Intelektual NU: Meski Ahok Non Muslim, tapi Pemimpin yang Islami

998545
Berbagi di Facebook
Tweet di Twitter
Nahdlatul Ulama

Rangkaian kultwit yang sangat mencerahkan dari Umaruddin Masdar, Wakil Sekretaris PP Lakpesdam PBNU -Koornas Densus 26 NU – Sekretaris DPW PKB DIY – Mustasyar Pengurus Ranting NU Bangunharjo Sewon Bantul DIY tentang “Pemimpin Islami” dan “Ukhuwwah Islamiyah”

Bisakah kepala daerah Non-Muslim, misalnya Pak Basuki Tjahaya, disebut sbg Pemimpin Islami? Jawabnya: Bisa! Mari kita kaji istilah Pemimpin Islami ini dari “susunan kata” atau “tarkib”-nya. Ini sebuah kajian ilmiah ala santri NU.

Baca:

Pemimpin Islami terdiri dari kata “Pemimpin” yang berposisi sebagai “man’ut” atau “maushuf”, dan “Islami” yang menjadi “na’at” atau “shifat”.  Pemimpin Islami artinya pemimpin yang menegakkan nilai-nilai Islam, seperti tegas, adil, mengayomi semua & membawa kemaslahatan.

Jika seorang pemimpin menegakkan nilai-nilai itu, apapun Agamanya, maka dia bisa disebut sebagai Pemimpin Islami. Sebaliknya, jika seorang pemimpin melawan nilai-nilai Islam itu, meski ia beragama Islam, maka kurang tepat disebut sebagai Pemimpin Islami.

Contoh lain, ada istilah ukhuwwah Islamiyah, artinya persaudaraan yang islami atau Persaudaraan Islami.  Dari segi susunan katanya, kurang tepat mengartikan ukhuwwah Islamiyah sebagai “Persaudaraan sesama Muslim”. Karena “Persaudaraan sesama Muslim” lebih pas disebut “ukhuwwah bainal Muslimin”, meski hubungan sesama muslim juga bisa menjadi Persaudaraan Islami.

Dari susunan katanya; ukhuwwah adalah “man’ut”, sedangkan Islamiyyah adalah “na’at”. Kalau digabung maknanya jadi Persaudaraan Islami.

Misal Pak Hanif Dhakiri hidup bertetangga dengan Pak Basuki Tjahaya yang beda Agama.
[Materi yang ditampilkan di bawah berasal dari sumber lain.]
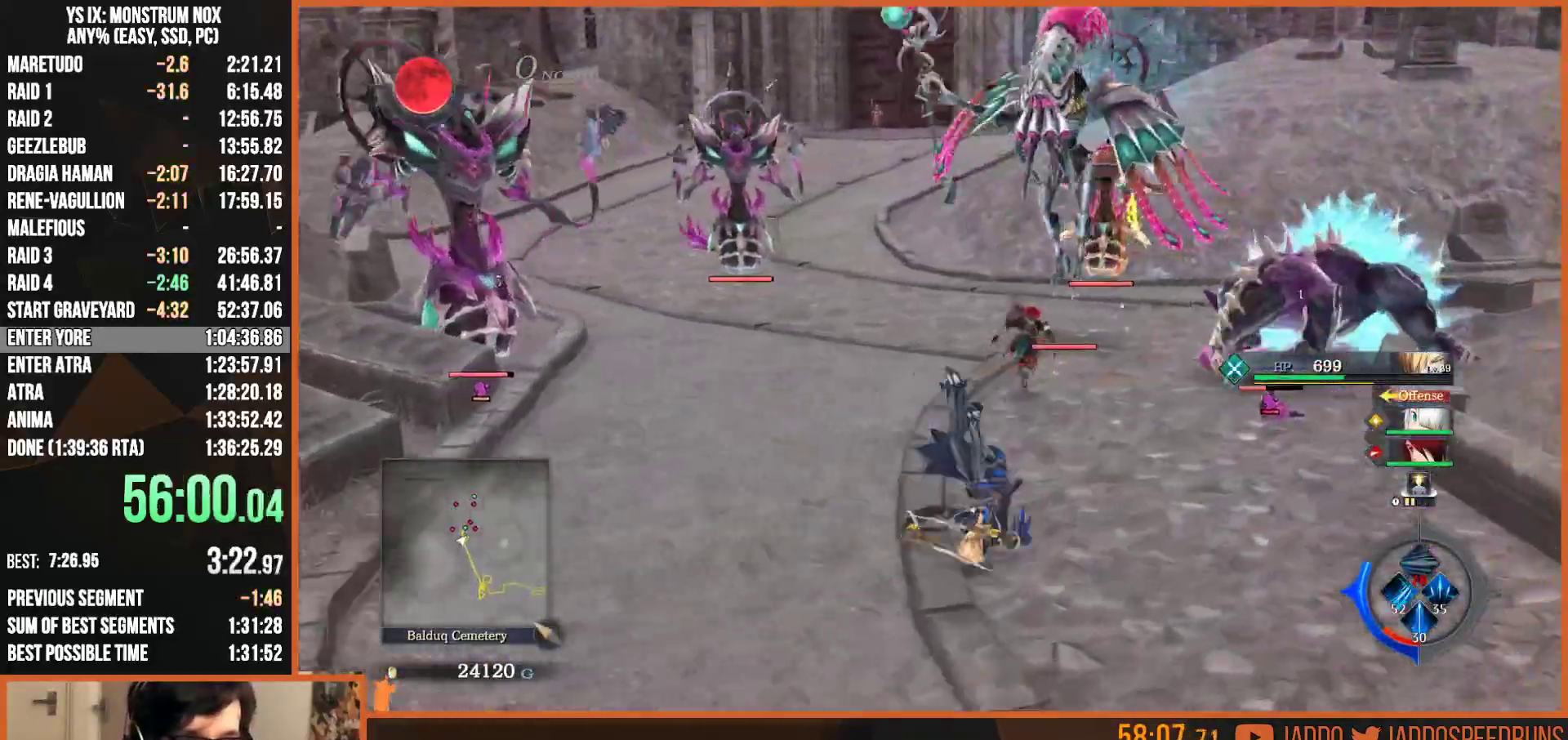
{"buttons": ["R1"], "left_stick": "up", "right_stick": "center", "button_events": [[33, "TRIANGLE", "up"], [117, "SQUARE", "down"], [183, "SQUARE", "up"], [267, "SQUARE", "down"], [350, "SQUARE", "up"], [433, "SQUARE", "down"], [483, "R1", "down"], [500, "SQUARE", "up"]]}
Keduanya hidup damai saling menghormati dan menolong. Itu artinya, Pak Hanif Dhakiri dan Pak Basuki Tjahaya telah membangun Persaudaraan Islami, meski keduanya beda Agama.

Sebaliknya, kalau misalnya Pak Hanif Dhakiri dan Si Fulan menjalin kerjasama yang menimbulkan rasa tidak aman, kerusakan, fitnah dan teror. Maka persaudaraan antara Pak Hanif Dhakiri dengan Si Fulan tidak bisa disebut sebagai Persaudaraan Islami, meski keduanya sama-sama Muslim.

Persaudaraan yang merusak, mengancam dan menyebar fitnah itu pas disebut sebagai ukhuwwah Jahiliyah, pinjam istilah Guru KH A Malik Madani. Mohon maaf Pak Hanif Dhakiri, yang diatas tadi sekadar contoh untuk memudahkan penjelasan. Hormat saya untuk Bapak.

Itulah salah satu cara pandang dalam tradisi keilmuan Pesantren. Cara pandang inklusif dan semoga bermanfaat. Terima kasih.